Posted On: February 9, 2012

Virginia: Brain Injury – a Lawyer’s Motion

On February 9, 2012, Mr. Waterman filed Motion to Strike of Appellant/Appellee/Cross-Appellant, Gregory Joseph Gagnon, in Burns v. Gagnon, Record No. 110754 in the Supreme Court of Virginia. Burns is the brain injury appeal from the 2010 jury award of approximately $6,100,000.00 in Circuit Court for Gloucester County, Virginia.

Gagnon’s Motion in Burns seeks to strike Section 1 of Reply Brief of Appellant, Travis Burns. The Motion and Memorandum in Support argue that Section 1 impermissibly raises new argument and, moreover, that the argument was not preserved for appeal, was not raised in the trial court, and is not well-grounded in fact (because of Gagnon having been an adult entitled to file his brain injury lawsuit when he did).

Posted On: February 3, 2012

Virginia: Medical Malpractice – a Lawyer’s Incident

Toward evaluating a potential medical malpractice claim, pursuant to Va. Code Ann. §8.01-413(B) Mr. Waterman sought a patient’s “records or papers” from Maryview Nursing Care Center in Suffolk, Virginia. His request was made without any suit pending and included inter alia any so-called incident reports.

Through legal counsel on January 19, 2012, that Bon Secours nursing home provided 16 Quality Care Reports, but redacted from each of them everything under the general heading of “NATURE OF THE INCIDENT” – which constituted more than one-third the informational content of all 16 forms – ostensibly “to remove deliberative analysis” that supposedly was “privileged by Va. Code §8.01-587.17” as amended in 2011. Naturally Mr. Waterman objected to such obviously overbroad redactions.
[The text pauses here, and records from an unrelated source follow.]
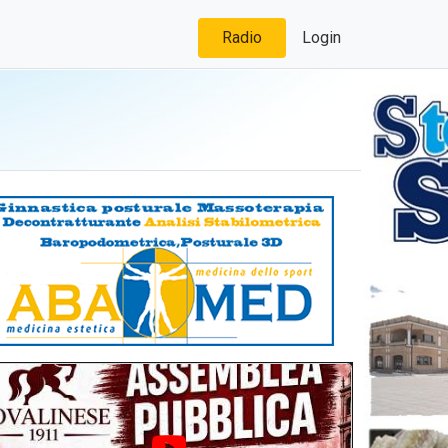
Radio
Login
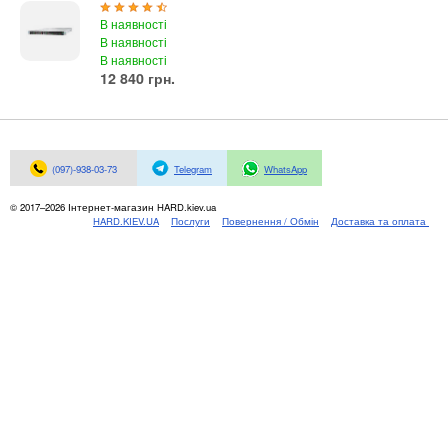
Материнські плати
В наявності
Жорсткі диски та SSD
В наявності
SAS диски
В наявності
12 840 грн.
SATA диски
NVMe диски
Відеокарти
Блоки живлення
(097)-938-03-73
Telegram
WhatsApp
Контролери RAID
© 2017–2026 Інтернет-магазин HARD.kiev.ua
Кулери та системи охолодження
HARD.KIEV.UA
Послуги
Повернення / Обмін
Доставка та оплата
Корпуси
Кошики та салазки для жорстких дисків
Рейки та кріплення
Інші комплектуючі
Заглушки для корпусів
Мережеве обладнання
Маршрутизатори та комутатори
Мережеві карти
Wi-Fi і Bluetooth адаптери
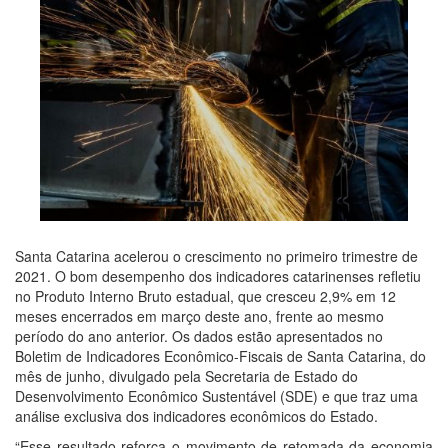
Santa Catarina acelerou o crescimento no primeiro trimestre de
2021. O bom desempenho dos indicadores catarinenses refletiu
no Produto Interno Bruto estadual, que cresceu 2,9% em 12
meses encerrados em março deste ano, frente ao mesmo
período do ano anterior. Os dados estão apresentados no
Boletim de Indicadores Econômico-Fiscais de Santa Catarina, do
mês de junho, divulgado pela Secretaria de Estado do
Desenvolvimento Econômico Sustentável (SDE) e que traz uma
análise exclusiva dos indicadores econômicos do Estado.
“Esse resultado reforça o movimento de retomada da economia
On January 31, 2012, Maryview/Bon Secours belatedly provided all 16 Quality Care Reports unredacted. Significantly, the unredacted forms disclosed 10 subsections headed “BEHAVIORAL,” “BLOODY/BODY FLUID EXPOSURE,” “BURN,” “COMPLAINT,” “EQUIPMENT RELATED,” “FALL,” “IV/MEDICATION RELATED,” “PROPERTY LOSS/DAMAGE,” “SKIN INTEGRITY” and “TREATMENT/PROCEDURE RELATED” – the format of which was check-the-preprinted-boxes and reflected core facts pertinent inter alia to a patient fall at issue.